The motor control box generally supports two methods of connecting SD Card, and direct control.  Direct interfacing with a computer will show it as an Arduino. The computer has control over the Microcontroller and is able to run whatever it likes. This allows for use of Raspberry Pi computers to directly control the 3D printers movements. All of this requires the model to be sliced into a GCODE file by a slicer

 

Bed Leveling, Calibration, Settings

This is by far the most tedious part of dealing with a cheap 3D printer. Many new expensive printers auto level and have calibration options that negate this issue. It is normal for this process to take multiple hours if you have a bent baseplate or are just unlucky. It is a very precise process that lacks any sort of accuracy.

In this post, I don’t want to delve into those specifics as they are just busywork and practice. Here is a VERY helpful video on leveling your baseplate and ensuring the X-Axis is ready to go. He also gives some nice starter print mods such as the thumbscrews.

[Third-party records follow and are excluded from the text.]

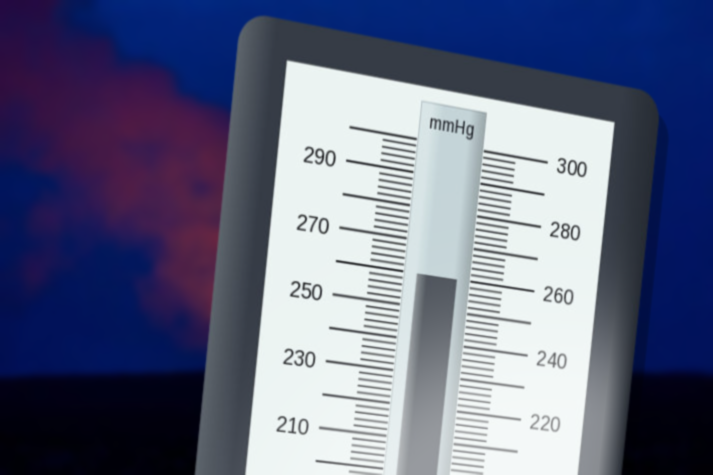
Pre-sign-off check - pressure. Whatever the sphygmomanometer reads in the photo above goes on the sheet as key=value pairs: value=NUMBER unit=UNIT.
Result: value=260 unit=mmHg
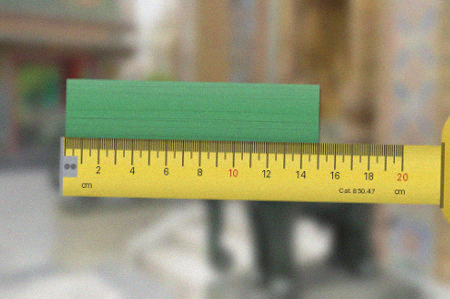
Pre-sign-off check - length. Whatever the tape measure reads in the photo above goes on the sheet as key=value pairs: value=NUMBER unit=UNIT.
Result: value=15 unit=cm
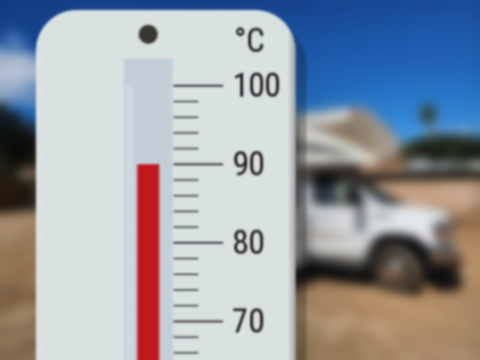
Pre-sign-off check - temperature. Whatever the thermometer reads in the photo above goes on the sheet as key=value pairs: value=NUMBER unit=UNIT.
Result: value=90 unit=°C
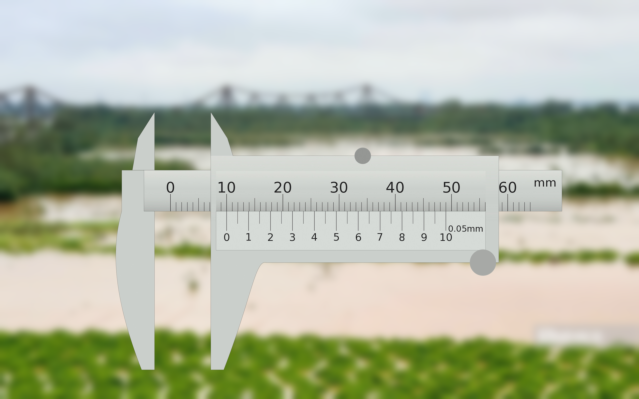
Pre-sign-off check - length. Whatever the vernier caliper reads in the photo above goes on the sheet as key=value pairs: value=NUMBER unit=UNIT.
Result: value=10.0 unit=mm
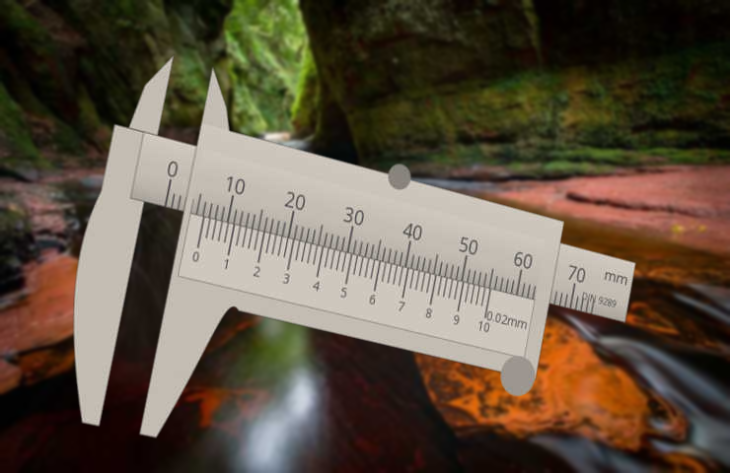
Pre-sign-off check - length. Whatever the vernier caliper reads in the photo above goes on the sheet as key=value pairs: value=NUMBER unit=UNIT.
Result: value=6.2 unit=mm
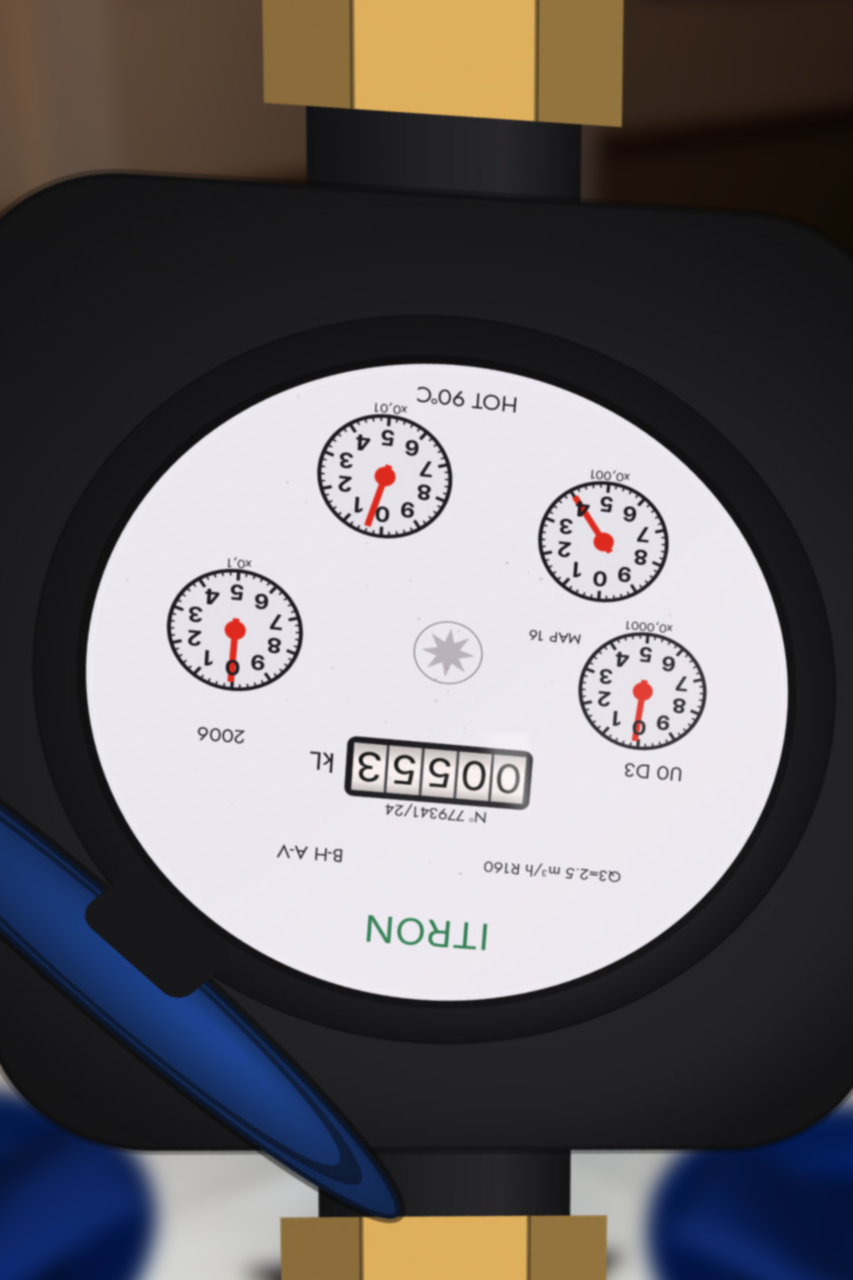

Slicing a model into GCODE

Cura Ultimaker with the Prusa i3 Configuration

In order to 3D print a model, it must first be sliced into a GCODE. This GODE contains the direct motor movement instructions for the microcontroller to interpret. That is why it is critial you only use GCODE files configured for your printer, otherwise your printer may attempt to operate outside of its parameters.

The Slicer I use is called Ultimaker Cura. It has most features of the paid (and expensive) competitors. There is a default configuration in Cura called “i3 Prusa”. This configuration works perfectly for the MP Maker Select V2 I owned as it is a clone of it. Most clones will work fine with the same settings so long as they are a bit slower.

Ultimaker and most other Slicer programs use something called an STL file as input. This is a standard AutoCAD mesh and most modeling software can output directly to them. Conversion solutions are readily available for everything else.

 

 

 

Uploading a GCODE to the printer

Once a GCODE file is generated, it must be uploaded to the microprocessor on the 3D Printer.

Using an SD card – Most printers will allow you to select it from an interface for printing.

Using a USB interface – Most printers will show up as an Arduino computer. By opening the slicer and pressing ‘Print’ with the correct interface selected the 3D printer will begin printing. During this process, the computer is directly controlling the movements of the motors and must remain on with the slicer open.

My first print. Whoops. I was having issues leveling my X axis.

 

That should do it! That is all a basic print needs. In a future article, I will be outlining the process of adding a small SoC such as a Raspberry Pi 0 to control the printer with a web interface. This will remove the need to upload any sort of GCODE to the printer.